## Задания
1. Что, согласно фрагменту страницы, требуется и медитации, и действию?
2. Перечислите все наименования, которые во фрагменте страницы даны постоянству присутствия в снах ничтожного события предыдущего дня.
3. Процитируйте фрагмент страницы от слов «Во всех наших» до слов «для ночной сумятицы.».

## Фрагмент страницы
###

Во всех наших снах, даже если нам снится великий потоп, всегда присутствует, иногда продолжаясь всего лишь долю секунды, элемент какого-либо ничтожного со­бытия, которому мы были свидетелями накануне днем. Постоянство этого явления, отмечаемое мной на протя­жении многих лет, есть единственная константа, единст­венный закон, или видимость закона, который мне уда­лось установить для ночной сумятицы.

 

Разговор обладает разрушительной силой. Отсюда понятно, почему и медитация, и действие требуют ти­шины.

 

Уверенность в случайности своего существования сопровождала меня во всех жизненных обстоятельствах, как благоприятных, так и неблагоприятных. Она спасла меня от искушения уверовать в свою необходимость, но так и не исцелила до конца от некоторой доли самодо­вольства, неотделимого от утраты иллюзий.

 

Не так часто удается встретить человека поистине свободного ума, а когда все-таки сталкиваешься с ним, то замечаешь, что все лучшее в нем проявляется не в его со­чинениях (каждый, кто пишет, загадочным образом ока­зывается закованным в цепи), а в его признаниях, когда, не думая об убеждениях, отказавшись от позы, да и вооб­ще от желания выглядеть выдержанным и респектабель­ным, он показывает свои слабости. И тем самым высту­пает как еретик по отношению к себе самому

 

Иностранец не способен к творчеству в области язы­ка именно потому, что он старается говорить так же хо­рошо, как коренные жители. Иногда это ему удается, ино­гда нет, но в любом случае это рвение его подводит.

 

Снова и снова принимаюсь за письмо, топчусь на месте и не продвигаюсь ни на шаг. Что сказать? Как ска­зать? Я уже не помню даже, кому пишу. Только страсть или интерес немедленно находят нужный тон. К сожале­нию, отстраненность делает равнодушным к языку и бес­чувственным к словам. Между тем, теряя контакт со сло­вом, мы теряем и контакт с живыми существами.

 

Каждый человек в тот или иной момент пережил ка­кое-то чрезвычайное событие, и память об этом собы­тии служит главным препятствием к внутреннему пре­ображению.

###

## Фрагменты данных

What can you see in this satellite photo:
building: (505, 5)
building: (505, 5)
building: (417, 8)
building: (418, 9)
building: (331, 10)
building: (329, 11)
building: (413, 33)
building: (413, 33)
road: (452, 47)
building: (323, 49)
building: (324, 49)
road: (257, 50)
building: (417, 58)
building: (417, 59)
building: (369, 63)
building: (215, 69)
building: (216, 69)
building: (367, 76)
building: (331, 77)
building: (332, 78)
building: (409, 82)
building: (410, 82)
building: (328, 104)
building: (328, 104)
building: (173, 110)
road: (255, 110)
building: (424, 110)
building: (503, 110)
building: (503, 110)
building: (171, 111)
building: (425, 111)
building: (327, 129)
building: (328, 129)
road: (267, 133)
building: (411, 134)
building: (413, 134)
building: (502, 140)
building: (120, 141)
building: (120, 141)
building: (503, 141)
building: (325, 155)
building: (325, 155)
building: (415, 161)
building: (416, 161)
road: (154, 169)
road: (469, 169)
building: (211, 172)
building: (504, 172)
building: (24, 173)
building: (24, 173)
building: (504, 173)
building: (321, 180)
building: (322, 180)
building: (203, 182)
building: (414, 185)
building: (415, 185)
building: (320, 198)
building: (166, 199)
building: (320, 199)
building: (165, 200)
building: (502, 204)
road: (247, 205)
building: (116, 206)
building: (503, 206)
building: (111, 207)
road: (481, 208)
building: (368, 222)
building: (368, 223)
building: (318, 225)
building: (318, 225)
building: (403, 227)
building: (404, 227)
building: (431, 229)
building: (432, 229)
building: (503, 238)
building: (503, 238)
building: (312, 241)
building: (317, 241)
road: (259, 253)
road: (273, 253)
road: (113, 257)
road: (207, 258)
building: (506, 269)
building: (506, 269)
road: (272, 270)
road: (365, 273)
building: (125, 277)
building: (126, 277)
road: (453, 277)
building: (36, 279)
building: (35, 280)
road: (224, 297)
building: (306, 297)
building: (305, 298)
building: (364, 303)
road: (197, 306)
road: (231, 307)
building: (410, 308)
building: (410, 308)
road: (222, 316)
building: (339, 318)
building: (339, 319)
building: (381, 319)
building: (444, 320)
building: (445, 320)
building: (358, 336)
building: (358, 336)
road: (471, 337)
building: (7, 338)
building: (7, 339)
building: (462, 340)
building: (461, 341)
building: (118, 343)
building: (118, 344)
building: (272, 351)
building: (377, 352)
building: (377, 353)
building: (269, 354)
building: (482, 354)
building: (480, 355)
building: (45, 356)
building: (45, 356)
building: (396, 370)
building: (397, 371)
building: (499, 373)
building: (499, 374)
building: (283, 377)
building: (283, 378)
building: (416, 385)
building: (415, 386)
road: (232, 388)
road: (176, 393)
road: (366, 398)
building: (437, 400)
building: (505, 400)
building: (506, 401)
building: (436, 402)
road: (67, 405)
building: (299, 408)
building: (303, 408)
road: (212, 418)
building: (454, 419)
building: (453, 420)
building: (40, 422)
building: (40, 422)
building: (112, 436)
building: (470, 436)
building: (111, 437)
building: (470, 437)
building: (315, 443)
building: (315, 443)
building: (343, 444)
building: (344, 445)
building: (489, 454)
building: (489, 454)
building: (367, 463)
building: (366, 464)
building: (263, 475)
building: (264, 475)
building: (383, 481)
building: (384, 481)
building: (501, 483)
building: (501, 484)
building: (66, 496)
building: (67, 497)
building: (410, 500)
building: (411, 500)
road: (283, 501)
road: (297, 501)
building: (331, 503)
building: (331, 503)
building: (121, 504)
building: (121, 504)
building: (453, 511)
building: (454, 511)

###

## Ответы
1. Тишина.

2. Единственная константа; единственный закон; видимость закона.

3.
Во всех наших снах, даже если нам снится великий потоп, всегда присутствует, иногда продолжаясь всего лишь долю секунды, элемент какого-либо ничтожного со­бытия, которому мы были свидетелями накануне днем. Постоянство этого явления, отмечаемое мной на протя­жении многих лет, есть единственная константа, единст­венный закон, или видимость закона, который мне уда­лось установить для ночной сумятицы.